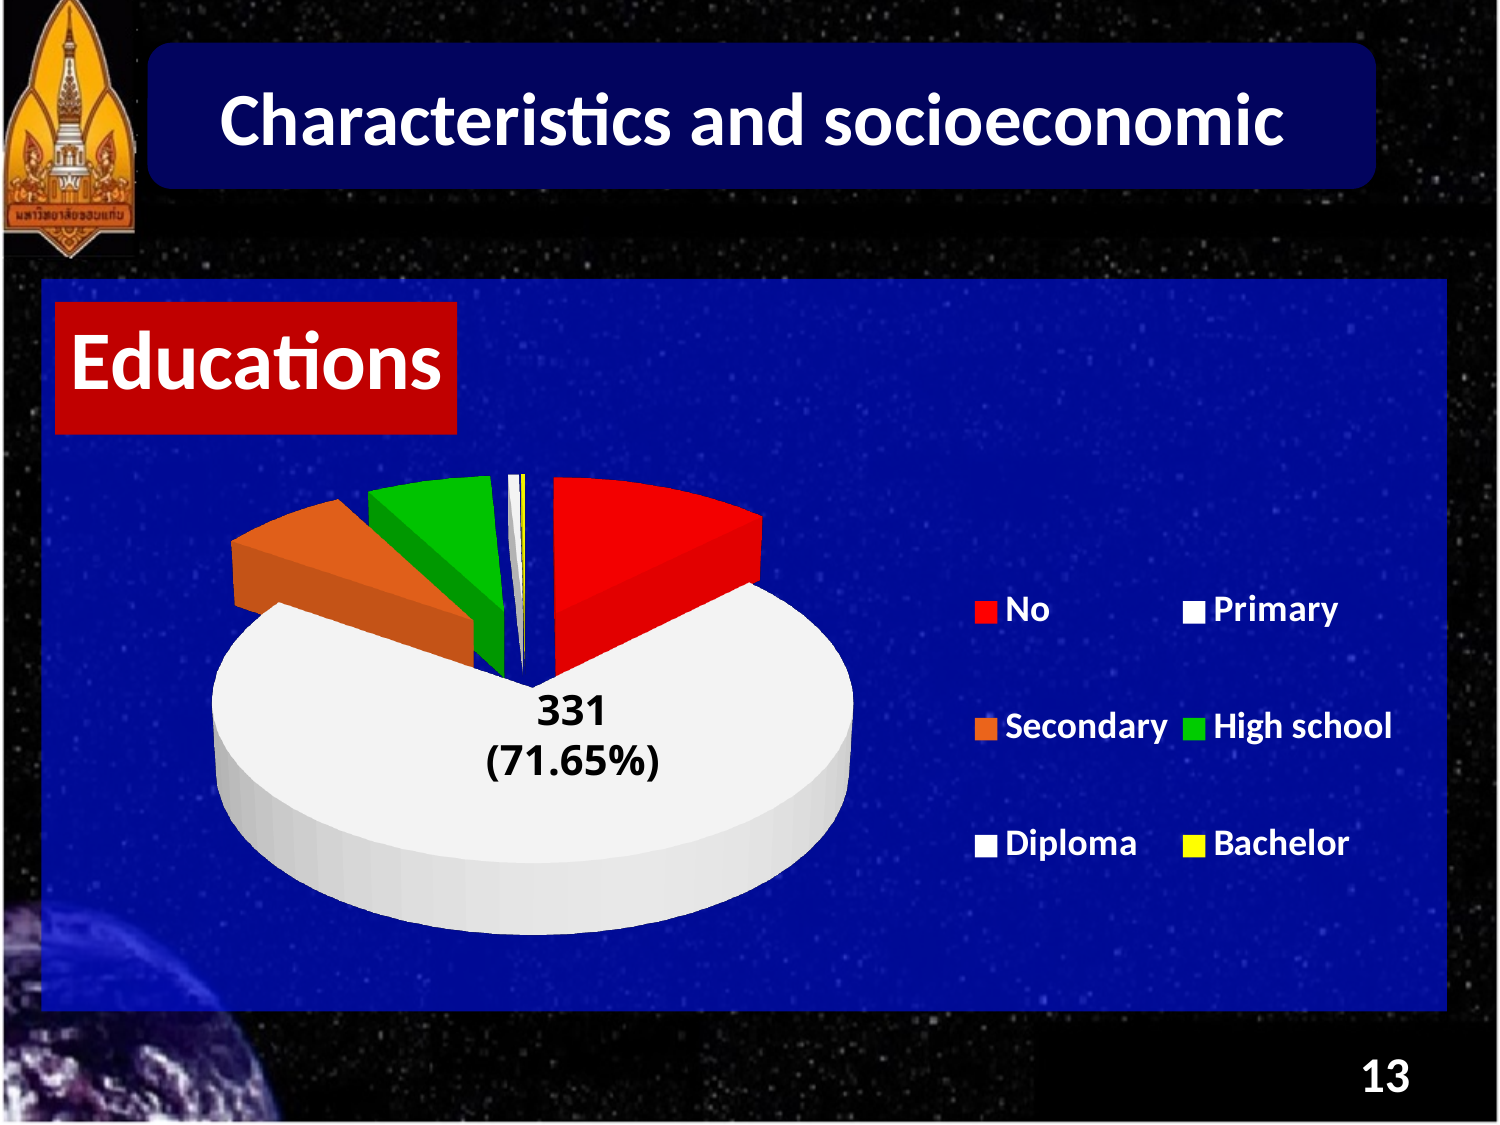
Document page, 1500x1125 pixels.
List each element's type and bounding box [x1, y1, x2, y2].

picture [0, 0, 1500, 1125]
chart [41, 278, 1448, 1012]
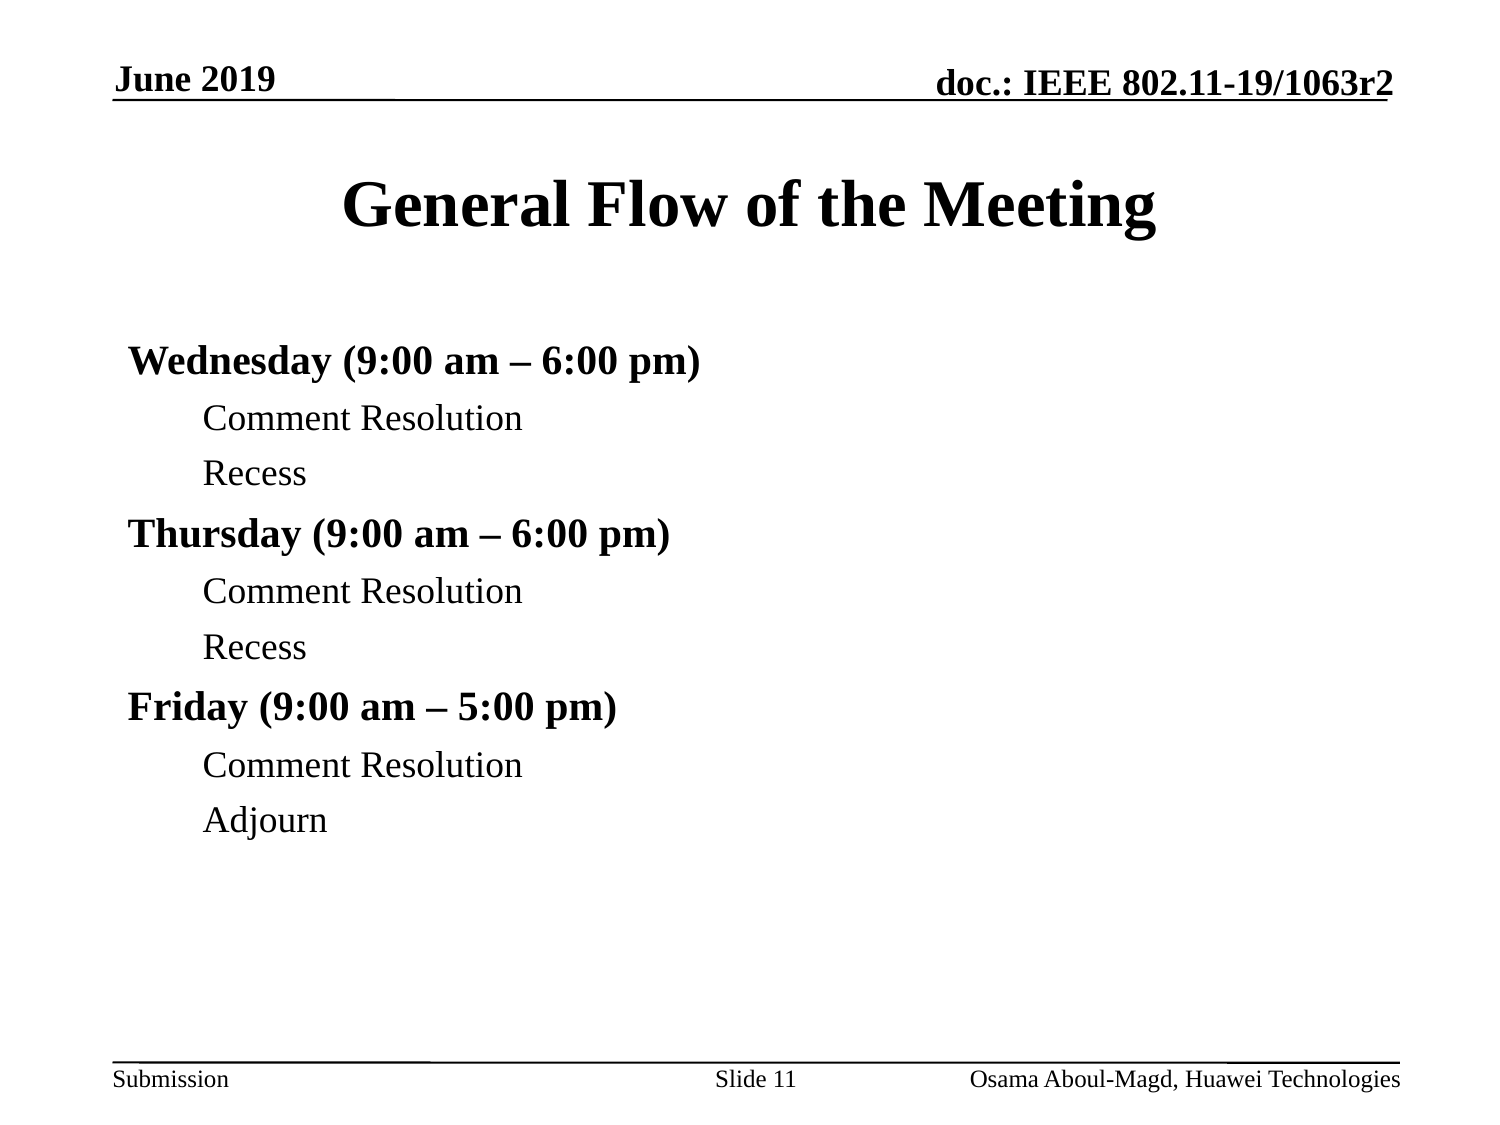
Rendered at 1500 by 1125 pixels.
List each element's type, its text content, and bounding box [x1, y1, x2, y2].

list Wednesday (9:00 am – 6:00 pm) Comment Resolution Recess Thursday (9:00 am – 6:00 pm) Comment Resolution Recess Friday (9:00 am – 5:00 pm) Comment Resolution Adjourn [112, 324, 1388, 1000]
footer Osama Aboul-Magd, Huawei Technologies [878, 1061, 1402, 1093]
slide_number Slide 11 [712, 1061, 800, 1123]
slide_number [114, 54, 423, 100]
title General Flow of the Meeting [112, 112, 1388, 288]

★ ★ ★ ★ ★ ★ ★

▶ _Requirement_: The lines from the one containing "List each element's type and" through the end of the data above are to be copied exactly, both ends included, and pictures are to be omitted.

▶ _Exercise solution_:
List each element's type and bounding box [x1, y1, x2, y2].

picture [0, 0, 1500, 1125]
chart [41, 278, 1448, 1012]
Rendered at 1500 by 1125 pixels.
List each element's type, its text content, and bounding box [x1, y1, x2, y2].

list Wednesday (9:00 am – 6:00 pm) Comment Resolution Recess Thursday (9:00 am – 6:00 pm) Comment Resolution Recess Friday (9:00 am – 5:00 pm) Comment Resolution Adjourn [112, 324, 1388, 1000]
footer Osama Aboul-Magd, Huawei Technologies [878, 1061, 1402, 1093]
slide_number Slide 11 [712, 1061, 800, 1123]
slide_number [114, 54, 423, 100]
title General Flow of the Meeting [112, 112, 1388, 288]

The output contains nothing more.